Caddos Birdes (Cavalli verdi)
Sos Caddos Birdes, i cavalli sardi dall’inusuale manto verde famosi per la loro bellezza e difficili da incontrare, dotati di poteri magici che compaiono in alcune paristorias logudoresi tramandate di generazione in generazione furono simbolo di indomita libertà. Dicono che il re di Monteleone e quello di Bisarcio anticamente ne possedessero un’esemplare, ma il loro possesso fu sempre causa di guerre e sciagure, come della scomparsa di alcune antiche città: Barace e Sant’Antioco di Bisarcio.
Avvicinare i cavallini verdi è molto difficile e nessuno è mai riuscito a cavalcarli. Appaiono all’improvviso e tanto improvvisamente scompaiono.

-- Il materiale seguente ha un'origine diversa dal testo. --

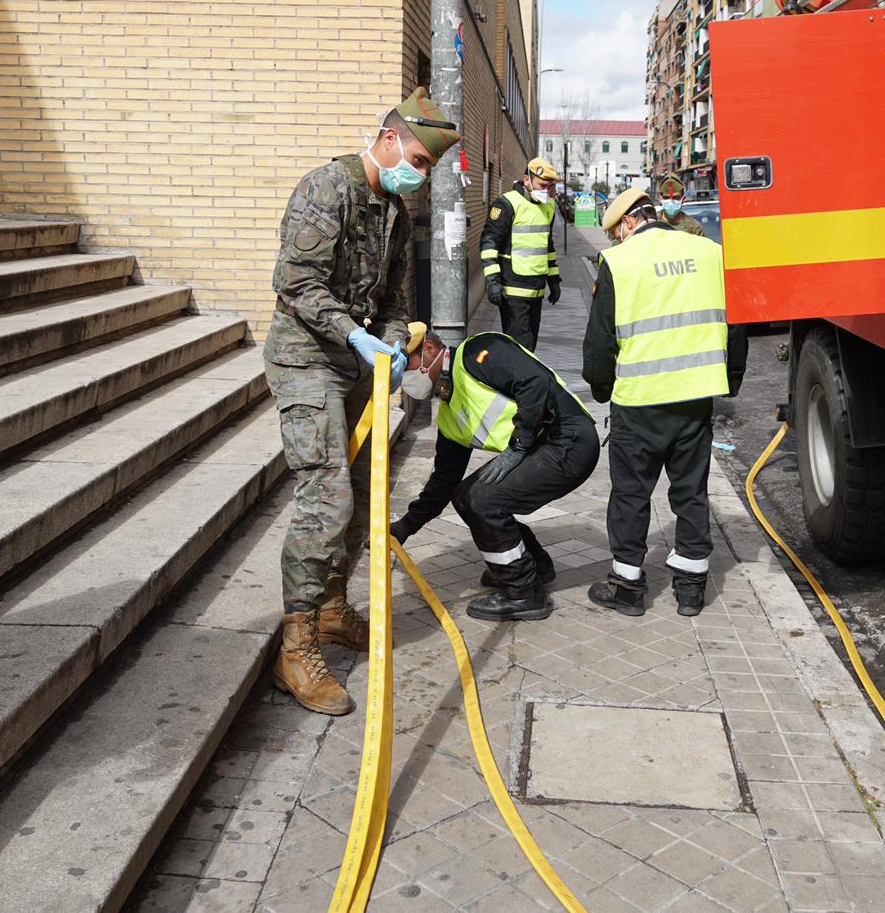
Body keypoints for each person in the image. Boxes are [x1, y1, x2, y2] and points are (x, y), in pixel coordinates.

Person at [265, 87, 459, 715]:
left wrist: (396, 343)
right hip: (306, 358)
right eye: (420, 162)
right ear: (388, 139)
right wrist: (353, 333)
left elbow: (399, 303)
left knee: (360, 491)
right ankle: (296, 644)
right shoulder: (328, 189)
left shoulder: (397, 214)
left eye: (428, 169)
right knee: (327, 493)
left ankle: (330, 608)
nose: (420, 177)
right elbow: (295, 282)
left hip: (357, 366)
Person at [581, 188, 746, 618]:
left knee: (631, 495)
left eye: (618, 233)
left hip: (638, 403)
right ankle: (691, 590)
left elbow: (600, 342)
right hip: (694, 399)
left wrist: (601, 389)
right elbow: (736, 323)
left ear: (629, 223)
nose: (618, 241)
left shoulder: (619, 262)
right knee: (690, 492)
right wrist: (729, 380)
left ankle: (628, 588)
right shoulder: (710, 252)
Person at [391, 324, 599, 621]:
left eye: (407, 366)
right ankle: (533, 566)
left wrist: (518, 445)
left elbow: (534, 382)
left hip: (569, 440)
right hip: (545, 447)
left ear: (430, 350)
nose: (405, 378)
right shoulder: (450, 413)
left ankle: (524, 592)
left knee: (482, 499)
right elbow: (443, 482)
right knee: (464, 496)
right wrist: (405, 527)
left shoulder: (477, 351)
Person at [481, 157, 562, 350]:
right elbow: (488, 243)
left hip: (537, 291)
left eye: (550, 187)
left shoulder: (548, 206)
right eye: (542, 185)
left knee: (530, 346)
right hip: (513, 292)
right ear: (527, 180)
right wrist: (492, 281)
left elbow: (546, 246)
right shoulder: (507, 204)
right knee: (519, 348)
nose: (546, 191)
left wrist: (554, 280)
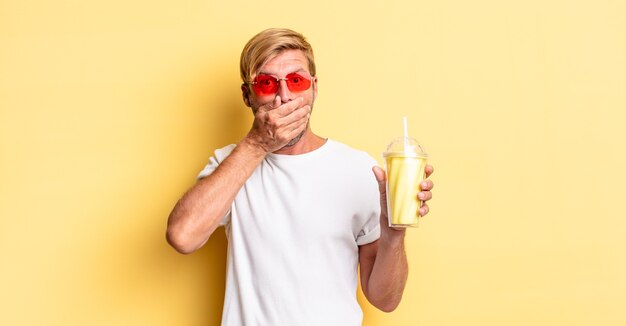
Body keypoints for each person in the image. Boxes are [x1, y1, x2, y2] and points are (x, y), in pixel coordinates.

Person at [166, 28, 435, 325]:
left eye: (296, 81)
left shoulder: (359, 169)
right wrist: (256, 144)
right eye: (267, 83)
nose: (284, 97)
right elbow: (182, 236)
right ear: (247, 95)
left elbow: (385, 300)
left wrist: (394, 233)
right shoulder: (232, 164)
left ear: (314, 88)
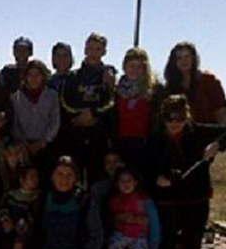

Nel paese di Villanova Monteleone (ss) si narra che nei pressi di alcune Domos de Janas si possano vedere ancora delle impronte molto grandi che altro non sarebbero che le orme degli zoccoli dei cavalli verdi. La gente del luogo consiglia di osservarle ma a debita distanza. Se si avesse la sventura di passarci sopra a piedi o a cavallo, per tutta la vita si sarebbe perseguitati dalla malasorte. A Borore invece si mettevano cavallini verdi sui tetti delle case e non certo per augurarsi lutti e sventure. Le due leggende sembrano suggerire che non sarebbero tanto questi esseri mitologici a portare sfortuna, quanto l’insipienza degli uomini che pretendono di possederli o di usarli in funzione del proprio risentimento.
Un’antica leggenda dice che quando ETEDLLA BILDE, il nome di uno di loro, si farà cavalcare, il giorno del ‘Re Pastore’ verrà. E da quel giorno sarà un’epoca di libertà, pace e armonia.